━━ Information shown ━━
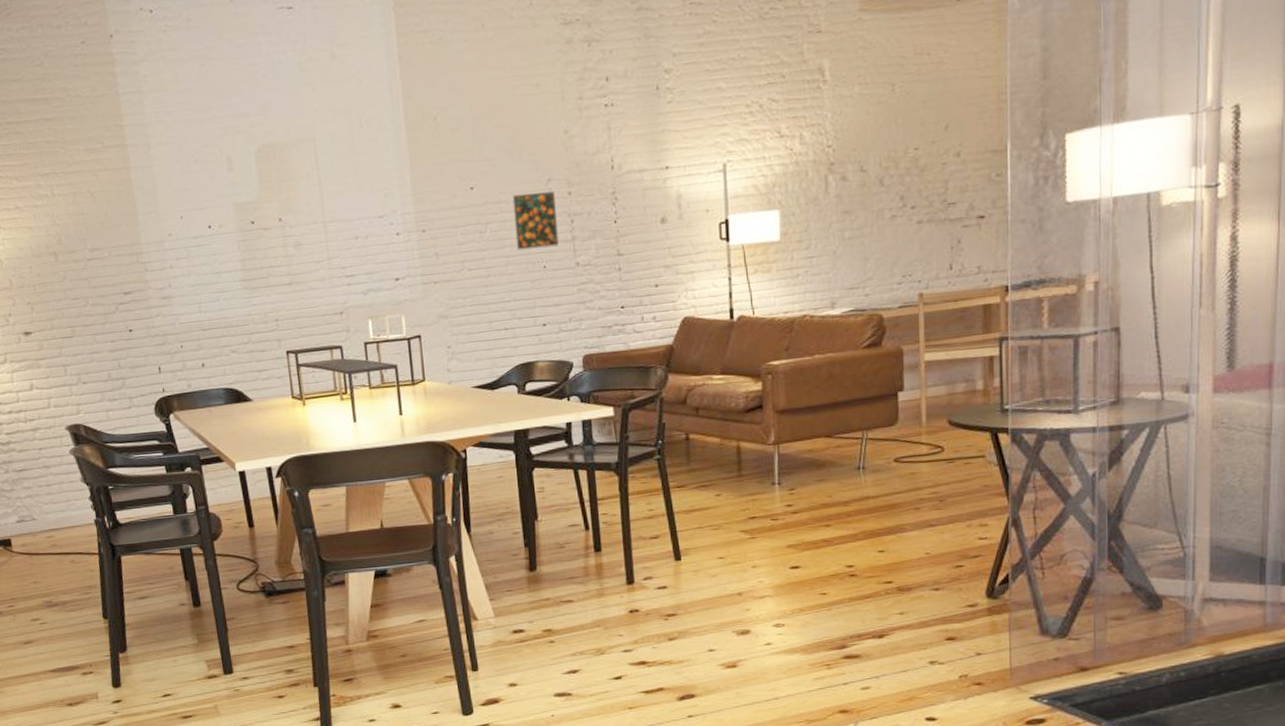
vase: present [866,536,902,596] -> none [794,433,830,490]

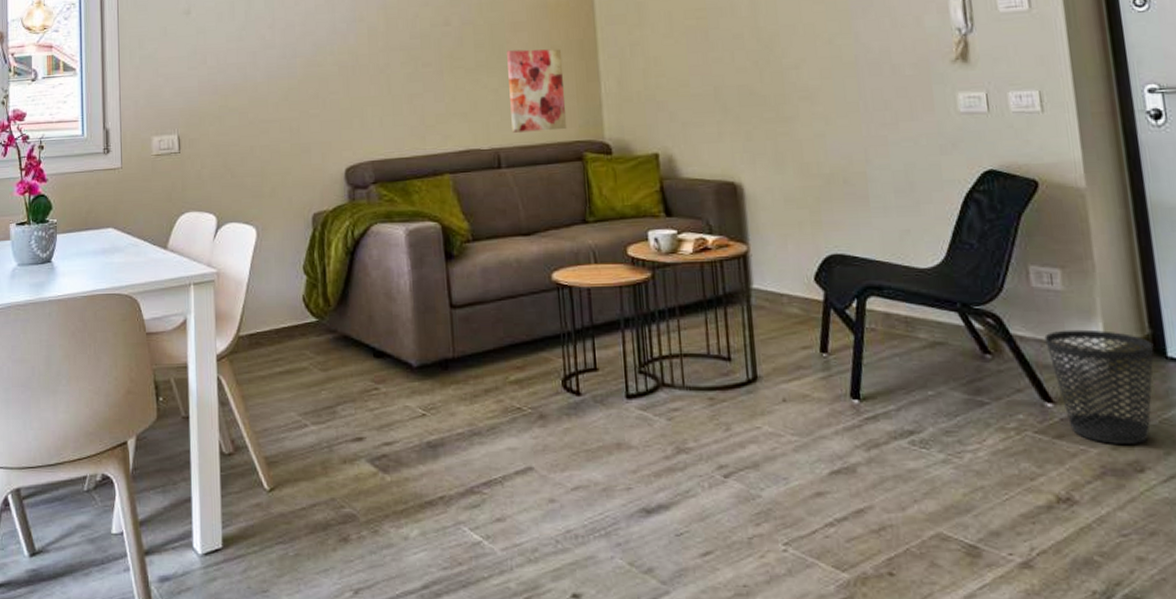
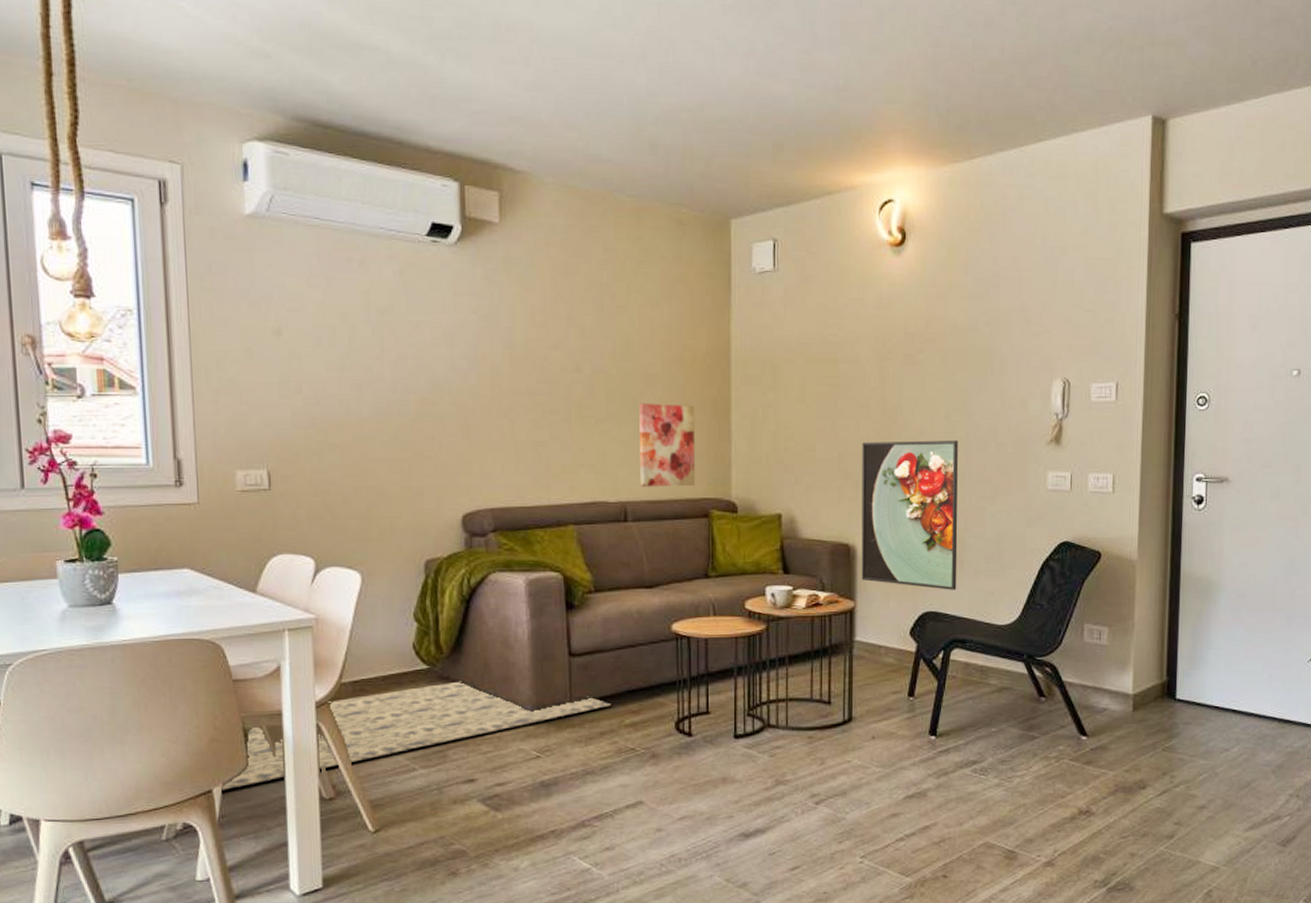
rug: none [135,334,494,442] -> present [222,681,610,790]
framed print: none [739,65,865,230] -> present [861,440,958,590]
wastebasket: present [1044,329,1154,444] -> none [1088,677,1168,768]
━━━
:: Work request ::
Output all of the data exactly. Skip the pictures.

:: Task answer ::
vase: present [866,536,902,596] -> none [794,433,830,490]

rug: none [135,334,494,442] -> present [222,681,610,790]
framed print: none [739,65,865,230] -> present [861,440,958,590]
wastebasket: present [1044,329,1154,444] -> none [1088,677,1168,768]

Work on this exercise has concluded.